** YOUR INSTRUCTIONS **
From the entries below, output the line with "- Access the" and each following line up to and including the line with "### 1. **Process Definition Listing:**", exactly as written.

[Collected data]
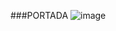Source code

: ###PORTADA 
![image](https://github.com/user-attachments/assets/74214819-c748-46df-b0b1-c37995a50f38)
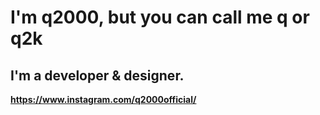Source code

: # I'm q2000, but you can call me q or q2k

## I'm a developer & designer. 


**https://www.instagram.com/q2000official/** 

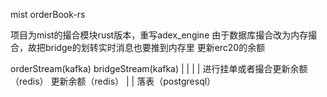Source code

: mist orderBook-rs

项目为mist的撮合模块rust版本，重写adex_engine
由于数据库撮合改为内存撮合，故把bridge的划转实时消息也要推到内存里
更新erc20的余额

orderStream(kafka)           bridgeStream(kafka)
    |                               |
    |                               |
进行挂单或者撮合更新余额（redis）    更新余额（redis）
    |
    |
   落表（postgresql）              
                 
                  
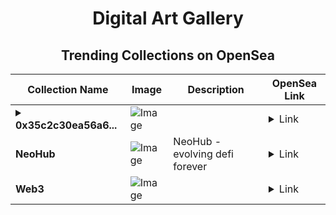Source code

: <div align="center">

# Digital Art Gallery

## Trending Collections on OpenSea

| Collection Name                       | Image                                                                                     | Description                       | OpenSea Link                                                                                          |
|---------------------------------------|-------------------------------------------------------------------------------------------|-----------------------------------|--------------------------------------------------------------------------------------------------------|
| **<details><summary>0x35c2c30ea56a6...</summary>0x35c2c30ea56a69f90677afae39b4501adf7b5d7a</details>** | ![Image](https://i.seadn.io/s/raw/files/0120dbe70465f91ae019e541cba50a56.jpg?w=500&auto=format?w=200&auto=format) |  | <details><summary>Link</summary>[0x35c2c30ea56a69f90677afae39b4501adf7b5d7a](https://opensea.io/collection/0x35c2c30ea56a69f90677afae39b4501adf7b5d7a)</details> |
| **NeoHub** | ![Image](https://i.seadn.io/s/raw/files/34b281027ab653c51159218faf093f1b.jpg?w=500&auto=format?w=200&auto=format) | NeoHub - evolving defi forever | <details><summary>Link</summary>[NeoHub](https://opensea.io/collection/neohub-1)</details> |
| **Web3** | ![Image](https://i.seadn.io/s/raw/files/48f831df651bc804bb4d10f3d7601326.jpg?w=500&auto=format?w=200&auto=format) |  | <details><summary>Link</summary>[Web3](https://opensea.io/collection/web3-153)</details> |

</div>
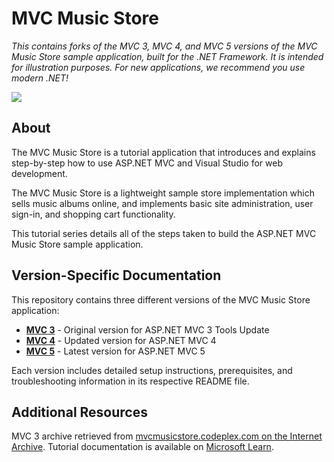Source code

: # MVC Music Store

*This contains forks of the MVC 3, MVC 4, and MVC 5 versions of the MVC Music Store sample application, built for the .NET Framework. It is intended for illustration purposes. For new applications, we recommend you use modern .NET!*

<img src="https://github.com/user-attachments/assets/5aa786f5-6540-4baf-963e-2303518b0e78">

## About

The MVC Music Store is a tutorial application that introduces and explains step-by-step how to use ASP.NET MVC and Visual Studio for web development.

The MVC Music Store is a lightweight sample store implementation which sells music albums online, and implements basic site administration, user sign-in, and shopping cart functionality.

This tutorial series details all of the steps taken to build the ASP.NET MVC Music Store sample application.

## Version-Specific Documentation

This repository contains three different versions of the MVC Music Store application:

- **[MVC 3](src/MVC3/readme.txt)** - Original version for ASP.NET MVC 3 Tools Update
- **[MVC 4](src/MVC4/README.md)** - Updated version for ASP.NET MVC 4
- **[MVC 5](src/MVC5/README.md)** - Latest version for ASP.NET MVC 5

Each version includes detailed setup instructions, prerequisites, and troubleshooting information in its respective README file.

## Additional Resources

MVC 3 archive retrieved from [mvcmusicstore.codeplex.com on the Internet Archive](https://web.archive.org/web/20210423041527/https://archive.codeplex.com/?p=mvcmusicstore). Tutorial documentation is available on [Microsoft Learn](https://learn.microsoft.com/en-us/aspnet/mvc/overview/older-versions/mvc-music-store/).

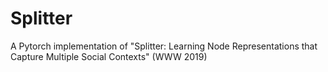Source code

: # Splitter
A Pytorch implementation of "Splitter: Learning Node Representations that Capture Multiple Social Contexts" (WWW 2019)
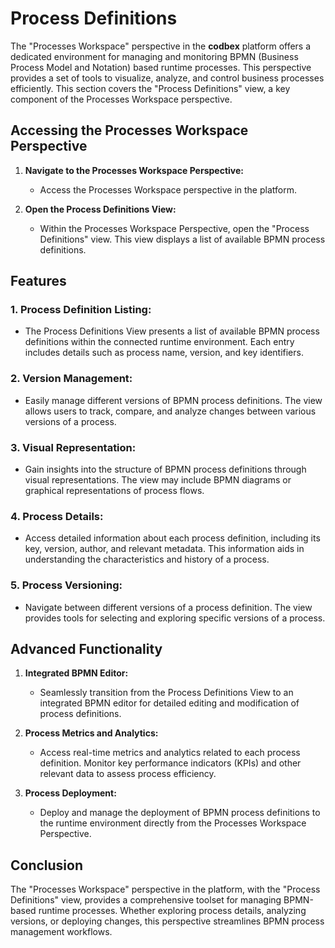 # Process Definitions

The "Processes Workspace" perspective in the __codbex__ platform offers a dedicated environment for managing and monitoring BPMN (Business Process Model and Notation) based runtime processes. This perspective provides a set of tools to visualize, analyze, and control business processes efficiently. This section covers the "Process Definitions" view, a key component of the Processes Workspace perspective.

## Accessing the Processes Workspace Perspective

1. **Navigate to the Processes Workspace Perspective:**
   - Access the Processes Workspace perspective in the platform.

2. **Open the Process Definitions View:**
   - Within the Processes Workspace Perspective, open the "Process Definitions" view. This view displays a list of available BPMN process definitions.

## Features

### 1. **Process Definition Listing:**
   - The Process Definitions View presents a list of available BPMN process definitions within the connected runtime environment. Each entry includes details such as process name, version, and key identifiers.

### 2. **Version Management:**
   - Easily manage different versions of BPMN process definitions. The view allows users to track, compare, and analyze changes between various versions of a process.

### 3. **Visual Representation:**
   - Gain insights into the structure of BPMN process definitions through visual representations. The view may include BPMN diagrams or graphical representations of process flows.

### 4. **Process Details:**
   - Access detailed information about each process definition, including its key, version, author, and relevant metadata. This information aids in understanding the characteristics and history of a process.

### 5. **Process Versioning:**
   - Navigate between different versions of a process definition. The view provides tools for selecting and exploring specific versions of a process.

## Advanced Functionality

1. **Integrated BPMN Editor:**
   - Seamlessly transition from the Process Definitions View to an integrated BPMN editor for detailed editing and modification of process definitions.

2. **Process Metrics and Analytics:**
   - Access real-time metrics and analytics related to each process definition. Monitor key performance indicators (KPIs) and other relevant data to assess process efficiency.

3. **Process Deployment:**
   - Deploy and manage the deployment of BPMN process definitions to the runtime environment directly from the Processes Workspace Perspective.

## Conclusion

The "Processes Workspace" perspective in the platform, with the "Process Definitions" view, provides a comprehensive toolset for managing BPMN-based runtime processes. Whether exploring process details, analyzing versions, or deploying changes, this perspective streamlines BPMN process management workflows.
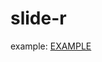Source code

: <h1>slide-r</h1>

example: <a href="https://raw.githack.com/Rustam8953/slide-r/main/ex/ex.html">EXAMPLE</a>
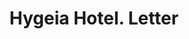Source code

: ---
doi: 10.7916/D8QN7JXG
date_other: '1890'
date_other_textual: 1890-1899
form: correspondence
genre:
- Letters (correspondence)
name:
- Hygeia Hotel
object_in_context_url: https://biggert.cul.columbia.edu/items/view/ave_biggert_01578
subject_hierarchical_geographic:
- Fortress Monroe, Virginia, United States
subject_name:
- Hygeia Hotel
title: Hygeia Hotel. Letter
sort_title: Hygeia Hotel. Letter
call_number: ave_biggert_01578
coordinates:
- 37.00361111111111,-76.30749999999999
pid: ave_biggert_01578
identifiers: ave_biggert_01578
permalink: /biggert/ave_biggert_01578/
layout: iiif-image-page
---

** YOUR RESPONSE **
   - Access the Processes Workspace perspective in the platform.

2. **Open the Process Definitions View:**
   - Within the Processes Workspace Perspective, open the "Process Definitions" view. This view displays a list of available BPMN process definitions.

## Features

### 1. **Process Definition Listing:**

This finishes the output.